September 16, 2009, 4:38 pm

In a move that will undoubtedly delight some grant seekers and disappoint others, the Boston Foundation announced today a massive shift in how it will distribute some $17-million annually in grants.

Over the next two years, the foundation will greatly increase the number and size of its general operating-support grants. Such grants are highly sought after by fund raisers because they are not tied to specific projects and may be spent on whatever the charity chooses, including salaries and other administrative expenses.

However, with its new grant-making approach, the foundation will limit the recipients of general operating support to charities that work to improve education, health, neighborhoods, arts and culture, and the economic competitiveness of the Greater Boston region. It said that, based on eight years of research to gauge conditions in the region, it will identify organizations working at the root of the toughest issues locally to have the greatest impact.
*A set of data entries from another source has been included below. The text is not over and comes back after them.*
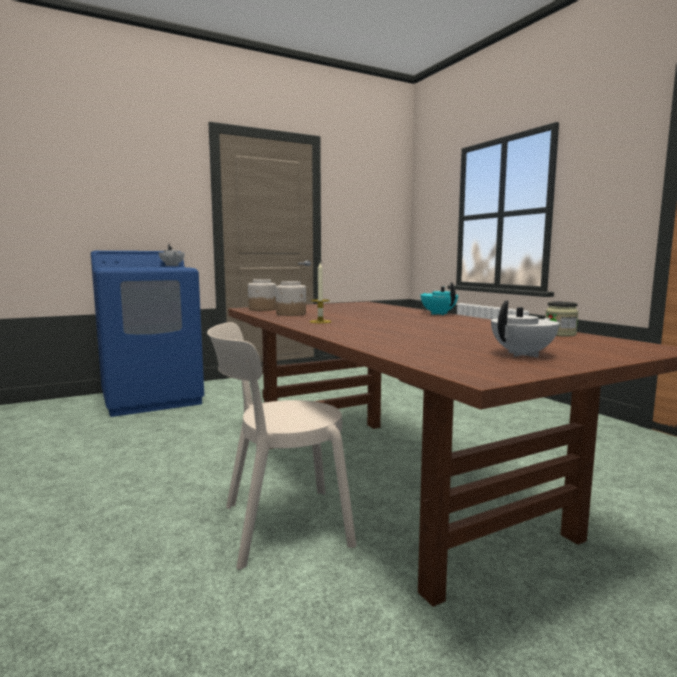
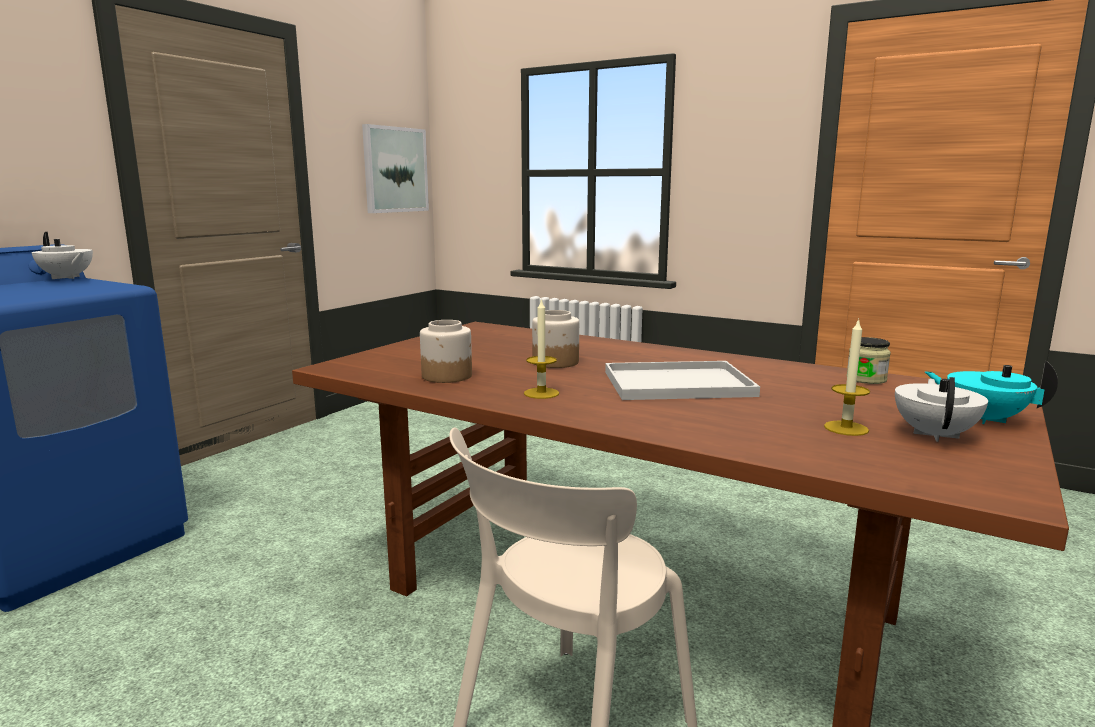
camera: 30 degrees left, 5 degrees up
jar [248,279,276,311] -> jar moved to [532,310,579,368]
turquoise teapot [421,282,458,315] -> turquoise teapot moved to [925,360,1058,424]
none -> picture [362,124,429,213]
none -> white tray [605,361,760,400]
none -> candle [824,318,870,436]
As an example, the foundation cited its efforts to improve neighborhoods by combating violent crime in Boston and its determination, based on its research, that offenders are found among a relatively small number of high-risk youths in a limited geographic area.

The foundation will now “put all the resources we have to devote to this issue in the specific organizations that do a superb job of working with these specific people,” said the foundation’s director of public relations, David Trueblood, in an e-mail.

“We have taken criticism from advocates from other neighborhoods that also have crime problems (but are not within the highest violent-crime areas) and from organizations that work with at-risk (but not the highest-risk) youth,” he wrote. “We are at the cutting edge of this one, for better or worse.”

But the foundation also won some praise for its new grant-making approach from local charity leaders. Catherine D’Amato, president of the Greater Boston Food Bank, for example, called it “good news for the nonprofit community.”

What do you think of the foundation’s new grant-making approach? Do you agree or disagree with the critics?